Desde hace veinte años los hombres apostados en las orillas del Magdalena repiten la historia de José Rodolfo Acosta como si fuera una parábola. La escuché esta mañana en un café vecino de la iglesia y ahora presto oído a cómo la relata Ciro. Le contaron que Acosta salió con un amigo a pescar un domingo en la mañana. Al momento de tirar el plomo, en una revuelta del río cerca a Puerto Triunfo, Acosta sumergió el remo y en lugar de arena sintió un lecho blando, como de algodón. Al mover la pala, cuerpos humanos recién asesinados salieron a flote. Dicen que las extremidades desmembradas todavía sangraban. Los pescadores fueron testigos del horror que espanta, enmudece, paraliza. Un día después cuando recobró la voz, Acosta denunció lo visto. Veinticuatro horas más tarde, el 25 de septiembre de 1991, lo mataron con la carga de un fusil.

La voz seca de Saúl, llama a Ciro. El capitán, al controlar a un bagre macho, ha decidido recoger la red, levantar el plomo y volver a la orilla. Lo hacen con parsimonia y sin bajar la guardia para no alterar el ritmo solapado de las aguas que bajan. Los remos no salpican ni chocan. Se deslizan y empujan la canoa sin apuros. En tierra, sobre una empalizada descargan las presas. A la hembra no le dan tiempo de sacudirse. Dos hombres la sostienen mientras que otro le descarga un martillazo en la cabeza. Al macho, simplemente le quiebran la mandíbula.

Paso sobre los cuerpos. Veo el hilito de sangre que cae al río. Me dirijo a la ramada donde Harold López enreda pitas y se protege de la lluvia. Descubre el pasmo en la severidad del cierre de mis labios. Pregunta si me gustó el viaje. No aparta la mirada de sus puntadas en la red. Pienso en la canoa arrullada por el río, en los rayos reflejados en el agua, en la serenidad del capitán, en el silencio, en la brisa, en la lluvia. De pronto le pregunto si ha encontrado muertos en el río. Me responde con la mirada directa de sus ojos aguamarina.

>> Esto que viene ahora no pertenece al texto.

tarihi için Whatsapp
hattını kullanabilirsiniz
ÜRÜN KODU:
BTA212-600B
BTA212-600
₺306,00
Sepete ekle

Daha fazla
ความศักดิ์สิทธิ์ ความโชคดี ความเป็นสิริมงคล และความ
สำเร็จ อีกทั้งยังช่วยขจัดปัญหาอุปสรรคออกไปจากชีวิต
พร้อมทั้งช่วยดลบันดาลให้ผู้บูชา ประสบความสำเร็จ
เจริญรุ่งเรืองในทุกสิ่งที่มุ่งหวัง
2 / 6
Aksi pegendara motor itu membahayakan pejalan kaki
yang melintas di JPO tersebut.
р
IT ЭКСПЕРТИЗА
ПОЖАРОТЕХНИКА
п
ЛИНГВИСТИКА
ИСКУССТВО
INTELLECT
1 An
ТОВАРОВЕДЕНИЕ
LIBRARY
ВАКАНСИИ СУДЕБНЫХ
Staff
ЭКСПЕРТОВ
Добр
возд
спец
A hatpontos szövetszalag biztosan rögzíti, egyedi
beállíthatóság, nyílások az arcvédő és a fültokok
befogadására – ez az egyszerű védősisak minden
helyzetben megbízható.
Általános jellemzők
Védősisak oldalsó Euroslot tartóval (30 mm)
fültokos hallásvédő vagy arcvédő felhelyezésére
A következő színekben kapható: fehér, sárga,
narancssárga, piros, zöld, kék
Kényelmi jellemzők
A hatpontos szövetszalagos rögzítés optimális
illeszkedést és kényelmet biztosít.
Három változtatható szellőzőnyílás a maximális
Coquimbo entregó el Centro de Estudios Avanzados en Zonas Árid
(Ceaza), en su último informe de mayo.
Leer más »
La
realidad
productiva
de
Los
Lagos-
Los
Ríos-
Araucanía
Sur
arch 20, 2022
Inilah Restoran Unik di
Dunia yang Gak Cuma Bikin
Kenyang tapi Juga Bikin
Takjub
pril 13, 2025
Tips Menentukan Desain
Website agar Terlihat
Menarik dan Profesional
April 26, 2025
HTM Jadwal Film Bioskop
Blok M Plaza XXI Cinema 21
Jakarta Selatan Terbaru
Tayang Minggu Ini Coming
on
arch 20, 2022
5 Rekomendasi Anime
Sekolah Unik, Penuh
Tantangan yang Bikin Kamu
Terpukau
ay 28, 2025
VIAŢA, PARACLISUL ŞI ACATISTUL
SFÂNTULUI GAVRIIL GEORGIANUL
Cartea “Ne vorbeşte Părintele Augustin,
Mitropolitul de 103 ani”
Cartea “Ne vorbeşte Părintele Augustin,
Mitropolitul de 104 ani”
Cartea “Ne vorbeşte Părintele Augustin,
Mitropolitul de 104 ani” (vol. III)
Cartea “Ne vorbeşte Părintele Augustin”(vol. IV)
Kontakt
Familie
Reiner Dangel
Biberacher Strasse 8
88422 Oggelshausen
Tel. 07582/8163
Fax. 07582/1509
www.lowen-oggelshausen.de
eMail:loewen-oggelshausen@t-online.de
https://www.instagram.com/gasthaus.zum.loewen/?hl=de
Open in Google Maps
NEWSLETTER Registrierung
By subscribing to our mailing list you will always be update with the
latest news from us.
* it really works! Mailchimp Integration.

Harold vuelve a su tejido y me cuenta que en Puerto Olaya, un pueblo que no era más que tres calles, una tienda y un billar, el amor se aprendía a la sombra de los árboles, en los pesebres, en las playas que forma el río. Entonces, a una playita de arenas blancas y suaves, que solo aparece en verano, se fue con su noviecita niña. Jugaban a tirar piedras al río y a seguirlas hasta donde los ojos fueran capaces de verlas cuando el agua les trajo, casi a los pies, un saco de cabuya. Él, muchachito valiente, capaz de dominar peces grandes y de atrapar pequeños, hurgó el paquete con una vara. La bolsa se deshizo como si estuviera tejida con hilos de bejucos verdes. A la vista quedaron los zapatos de colegial del niño que viajaba adentro. ‘Ayúdelo a embarcar’, le dijo la novia del mismo modo que hablaba su padre cuando le advertía cómo sortear lo inevitable: el encuentro con un muerto del agua. De nuevo la corriente hizo su trabajo.